Cem Soldos, 15 de outubro de 2041
Era uma escola muito engraçada, não tinha teto, não tinha nada…
Era assim que o mito se constituía. Todo mundo falava daquilo que a Ponte não tinha. Mas… o que teria?
Outro dos mitos criados em torno do projeto estava aquele que dizia que as crianças faziam só aquilo que queriam. Errado! Os jovens queriam aquilo que faziam, pois atribuíam significado ao estudo, ao que era objeto da sua pesquisa. Aliás, eu nutria uma particular preocupação perante práticas “alternativas” de näo-diretividade ingénua, que deixavam as crianças entregues à sua sorte, ou a uma inconsequente ociosidade.
A Ponte constituiu-se em espaço de produção autônoma de conhecimento, de uma autonomia construída a na relação, pois ninguém seria autônomo sozinho. O autoconhecimento permitia estabelecer vínculos, reconhecer a existência do outro. E um conjunto articulado de dispositivos pedagógicos – que até lhe davam uma feição behaviorista, ou mesmo neo-behaviorista – fazia da Ponte a escola mais estruturada que eu conheci.
Nada acontecia por acaso, havia outro tipo de planejamento. Não planejávamos a vida do outro. Assegurávamos a gestão da imprevisibilidade, ensinávamos o outro a planejar a sua vida, a conceber o seu projeto de vida. Os jovens eram mais do que alunos, agiam na dignidade de sujeitos de aprendizagem.
Por isso, considerei ridículos, quer o conceito, quer a prática do “projeto de vida”, previsto no chamado “novo ensino médio” dos idos de vinte. Mais uma vez, o ministério era useiro e vezeiro na apropriação de modismos, cuja aplicação tresandava a instrucionismo requentado.
E mais não digo acerca das inúteis (e dispendiosas) iniciativas ministeriais, que tanto prejuízo causaram. Passo a recordar, aqui, alguns dos mais de setenta dispositivos pedagógicos criados na Escola da Ponte, partindo de perguntas formuladas por visitantes e formandos, juntando-lhes as respostas dadas por professores, alunos e seus familiares. Por exemplo, estas:
“Tenho o firme propósito de começar alguma mudança dentro da minha sala de aula.
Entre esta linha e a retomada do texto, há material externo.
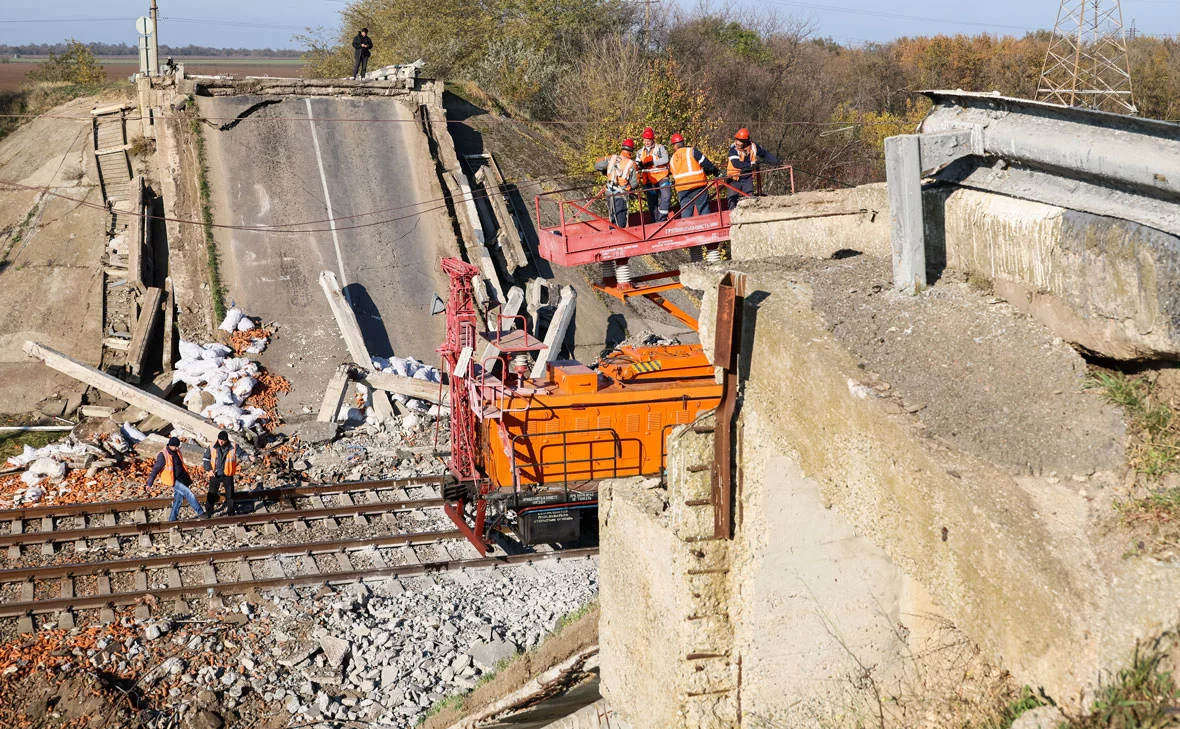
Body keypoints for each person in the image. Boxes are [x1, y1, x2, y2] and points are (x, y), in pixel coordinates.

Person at [146, 437, 207, 521]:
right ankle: (200, 512)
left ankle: (172, 519)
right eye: (176, 447)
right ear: (170, 445)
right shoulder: (163, 455)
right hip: (173, 480)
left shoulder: (177, 451)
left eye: (178, 446)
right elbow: (155, 470)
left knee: (178, 500)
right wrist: (149, 483)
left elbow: (180, 464)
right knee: (188, 493)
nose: (177, 448)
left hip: (181, 478)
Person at [726, 127, 780, 210]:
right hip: (733, 178)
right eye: (737, 140)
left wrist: (776, 162)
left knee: (750, 200)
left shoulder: (753, 147)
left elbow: (765, 154)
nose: (737, 143)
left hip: (747, 177)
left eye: (740, 141)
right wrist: (751, 165)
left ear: (745, 141)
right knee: (732, 200)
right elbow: (736, 163)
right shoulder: (733, 149)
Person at [669, 133, 719, 218]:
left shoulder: (672, 158)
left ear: (675, 146)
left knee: (686, 213)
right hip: (698, 185)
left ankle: (687, 229)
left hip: (682, 189)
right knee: (704, 210)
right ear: (683, 143)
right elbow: (706, 163)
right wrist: (715, 172)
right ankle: (707, 228)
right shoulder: (691, 151)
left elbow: (674, 174)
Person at [594, 138, 640, 228]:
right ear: (631, 151)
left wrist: (607, 162)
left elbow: (598, 165)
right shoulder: (631, 163)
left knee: (612, 217)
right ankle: (620, 235)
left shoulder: (613, 159)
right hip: (621, 194)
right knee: (621, 220)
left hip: (609, 193)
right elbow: (635, 182)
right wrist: (630, 188)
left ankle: (613, 234)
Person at [635, 127, 671, 222]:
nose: (646, 142)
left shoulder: (660, 148)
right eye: (645, 141)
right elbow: (636, 165)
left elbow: (666, 159)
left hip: (661, 177)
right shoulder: (640, 152)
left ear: (652, 139)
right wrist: (640, 165)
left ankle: (662, 219)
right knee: (651, 203)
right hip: (648, 180)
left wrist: (653, 162)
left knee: (666, 196)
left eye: (648, 140)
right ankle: (655, 221)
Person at [203, 430, 243, 516]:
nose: (220, 442)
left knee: (230, 495)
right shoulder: (212, 446)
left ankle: (231, 512)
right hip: (215, 474)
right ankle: (208, 512)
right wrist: (209, 470)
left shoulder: (233, 446)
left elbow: (241, 454)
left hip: (227, 474)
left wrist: (248, 457)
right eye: (219, 440)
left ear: (226, 440)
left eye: (223, 440)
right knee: (211, 494)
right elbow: (206, 459)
Gostaria de saber de você qual desses projetos eu poderia introduzir logo no início do ano. O grupo de Responsabilidades?”
Eis a resposta dada por um professor da Ponte:
“Louvo a coragem de querer introduzir mudanças na sua sala de aula. Um dos requisitos de qualquer bom educador é ser destemido. A primeira batalha já foi vencida por si, pela vontade de agir. Aceitar este desafio é de se valorizar. Existem muitos professores que, infelizmente, compactuam com o sistema e agem mecanicamente, sem refletirem e sem efetivarem qualquer transformação.
Sem querer sobrevalorizar umas opções em detrimento de outras, eu talvez iniciasse o ano com um desafio: indagaria os alunos, no sentido de se perceber o que estes mudariam na escola, se eles a gerissem (levantamento de necessidades, problemas, desejos); registraria a informação partilhada num lugar onde todos pudessem visualizá-la. A partir daí, tudo pode acontecer: a criação de Grupos de Responsabilidade, de Grupos de Trabalho (dentro da turma), a criação de uma listagem de Direitos e Deveres, ou a primeira reunião de um Assembleia.”
O autor da pergunta insistiu:
“Também gostaria de pedir que, se possível, apresentassem exemplos das regras aprovadas pelos alunos e dos dizeres do “posso ajudar”, do “preciso de ajuda”, das “responsabilidades”.
As perguntas sucediam-se, em cascata, num dialogar constante. E a Ponte, sempre disponível, informava, esclarecia.
Porque me pedistes, disso vos falarei nas próximas cartinhas.